When writing the engine that powers pwned.no I wanted to give the users several different options of tournaments to create. You have the regular single elimination tournaments, where winning a match moves you on to the next level, you have the double elimination events, where your team is not out before they’ve lost two matches, and you have the possibility of a group stage where the best teams (and possibly the worst) move on to the finals. Even after this, you realize that you might have situations where you want to combine these different sets of tournaments into a large one (example: elimination -> group stage -> double elimination). Embedding this logic into the application would create an unmaintainable mess of special cases and special handling, and each time I wanted to add a tournament, the possibility of breaking some other tournament were a possibility.

Instead I decided to implement a small language that describes tournaments, a parser to load and process the language and finally store it in an underlying database structure of how the tournament should progress when the next round starts. This meant that the job up front demanded a bit more planning and sketching, but the solution makes the system more flexible and more stable. When someone requests a new tournament format now, I simply create a small file describing the flow in the tournament, and everything works as it should. No code edits, no unit tests that need to be run, nothing at all, as long as the file is a valid tournament description file.

A tournament description file looks like this (for a tournament with a group stage, consisting of eight teams and with a single elimination stage for the two best teams from each group):

ID GROUP8
TEAMS 8
TOURNAMENTSTAGE 3 FINAL
MATCH
.ID FINALE
TOURNAMENTSTAGE 2 SEMIFINALS
MATCH
.ID SEMIFINALE1
.WIN FINALE
MATCH
.ID SEMIFINALE2
.WIN FINALE
TOURNAMENTSTAGE 1 PRELIMINARY_GROUPPLAY
GROUP
.ID GROUP1
.PLACETOMATCH 1 SEMIFINALE1
.PLACETOMATCH 2 SEMIFINALE2
GROUP
.ID GROUP2
.PLACETOMATCH 1 SEMIFINALE2
.PLACETOMATCH 2 SEMIFINALE1

The ID is an internal identifier which is resolved to a string in the currently active language, the TEAMS identifier tells the parser how many teams who can sign up for this tournament, and the rest of the lines are descriptions of the different stages of the tournament. The file can be parsed top-to-bottom, as the identifiers mentioned later in the file already exists higher up in the hierarchy. The .WIN commands tells the parser where the winning team should move next, and the .PLACETOMATCH commands indicates where the different places in the group stage should move next. If I wanted to add a lower bracket too, I’d simply add .PLACETOMATCH 3 LOWERBRACKET1 and a MATCH with .ID LOWERBRACKET1.
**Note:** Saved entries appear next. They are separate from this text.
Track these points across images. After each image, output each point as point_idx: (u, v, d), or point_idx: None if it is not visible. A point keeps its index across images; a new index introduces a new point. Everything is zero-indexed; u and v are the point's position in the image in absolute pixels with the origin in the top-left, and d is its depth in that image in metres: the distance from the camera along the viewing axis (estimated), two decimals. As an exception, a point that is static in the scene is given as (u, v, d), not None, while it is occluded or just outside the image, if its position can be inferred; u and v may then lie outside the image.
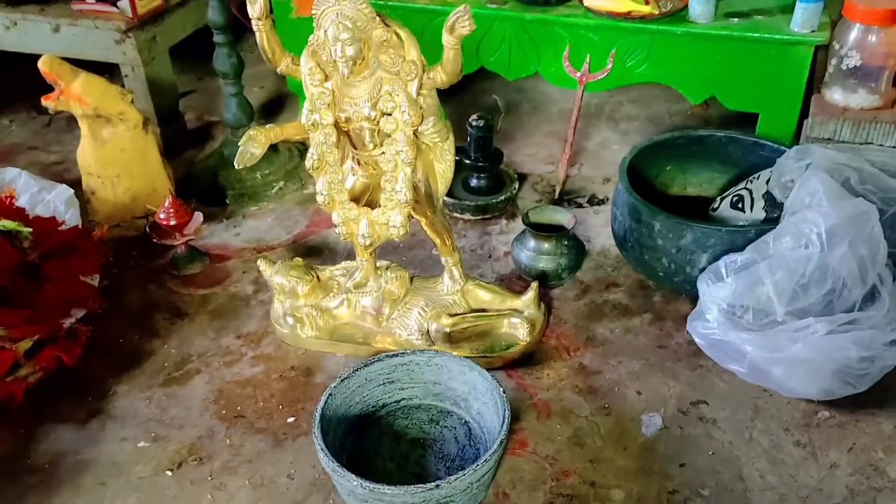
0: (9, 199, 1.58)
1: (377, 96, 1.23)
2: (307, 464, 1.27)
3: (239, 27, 1.99)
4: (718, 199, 1.62)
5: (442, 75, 1.22)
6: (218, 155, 1.98)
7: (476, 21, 1.15)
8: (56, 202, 1.65)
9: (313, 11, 1.18)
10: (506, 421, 1.13)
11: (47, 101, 1.68)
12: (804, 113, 1.70)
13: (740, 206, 1.55)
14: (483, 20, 1.78)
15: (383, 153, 1.29)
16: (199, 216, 1.69)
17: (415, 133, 1.26)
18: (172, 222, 1.63)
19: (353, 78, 1.22)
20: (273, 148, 1.63)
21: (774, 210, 1.48)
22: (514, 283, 1.62)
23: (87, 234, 1.64)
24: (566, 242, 1.58)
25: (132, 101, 1.75)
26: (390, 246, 1.57)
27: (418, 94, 1.23)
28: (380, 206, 1.35)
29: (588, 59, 1.76)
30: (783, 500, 1.19)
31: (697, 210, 1.64)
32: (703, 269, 1.40)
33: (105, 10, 1.95)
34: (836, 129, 1.61)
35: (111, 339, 1.52)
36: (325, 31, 1.18)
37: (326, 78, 1.25)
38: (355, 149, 1.32)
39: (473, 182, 1.86)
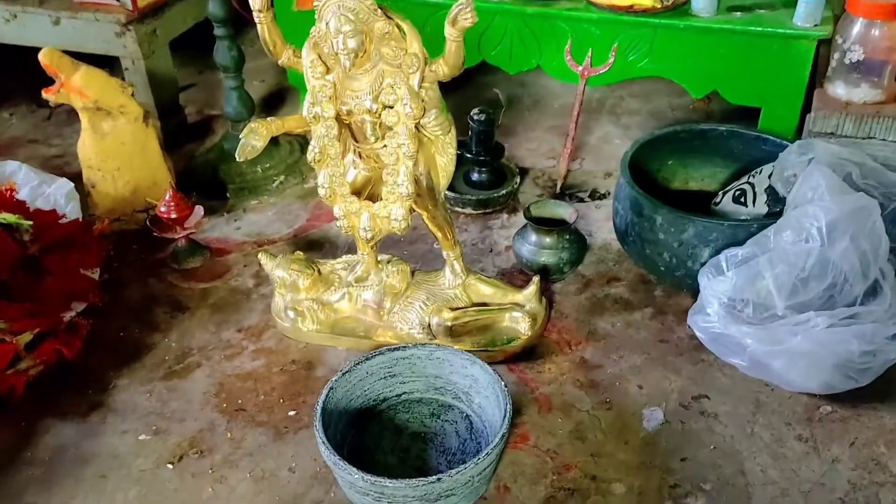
0: (9, 193, 1.57)
1: (379, 89, 1.22)
2: (308, 457, 1.27)
3: (240, 20, 1.99)
4: (720, 193, 1.62)
5: (444, 68, 1.22)
6: (218, 149, 1.98)
7: (478, 14, 1.15)
8: (56, 195, 1.65)
9: (315, 3, 1.18)
10: (507, 415, 1.13)
11: (48, 94, 1.67)
12: (807, 107, 1.70)
13: (742, 200, 1.55)
14: (485, 13, 1.78)
15: (385, 146, 1.28)
16: (199, 210, 1.69)
17: (417, 126, 1.26)
18: (173, 216, 1.63)
19: (355, 70, 1.22)
20: (274, 142, 1.62)
21: (777, 204, 1.47)
22: (515, 277, 1.62)
23: (87, 227, 1.63)
24: (567, 237, 1.58)
25: (133, 95, 1.74)
26: (392, 240, 1.57)
27: (420, 87, 1.22)
28: (381, 199, 1.34)
29: (590, 54, 1.75)
30: (785, 494, 1.19)
31: (699, 204, 1.64)
32: (704, 264, 1.40)
33: (105, 3, 1.94)
34: (838, 124, 1.60)
35: (112, 333, 1.52)
36: (327, 23, 1.17)
37: (328, 70, 1.24)
38: (357, 142, 1.31)
39: (475, 176, 1.85)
You could of course use XML for this instead, but this very simple and very easy to parse language has so far created a total of almost 25.000 tournaments, and everything has worked without a hitch. After resolving the first issues with the parser in my development version, there are now several new tournament formats that has been added (such as a tournament with 256 teams) in the years after the application was released.

This was just a very small introduction to the concept of micro languages, and you’ll find loads of more information about them online. You may ask what the difference between a micro language and a configuration file is, and the truth is that they’re quite similiar. But as the configuration file describes different settings for the application, the micro language describe different rules for the application. You may of course have configuration files that also contain rules, but you’ll need a well-defined and expressive language to define your rules. The domain where this language is used is so small and limited (there are only that many different concepts that are used in tournaments), so a simple language as this fits. If you’re in a situation where the micro language evolves into a full fledged programming language, you’d probably be better off with embedding an existing scripting language (such as Python), or moving the rules out into seperate modules in your application.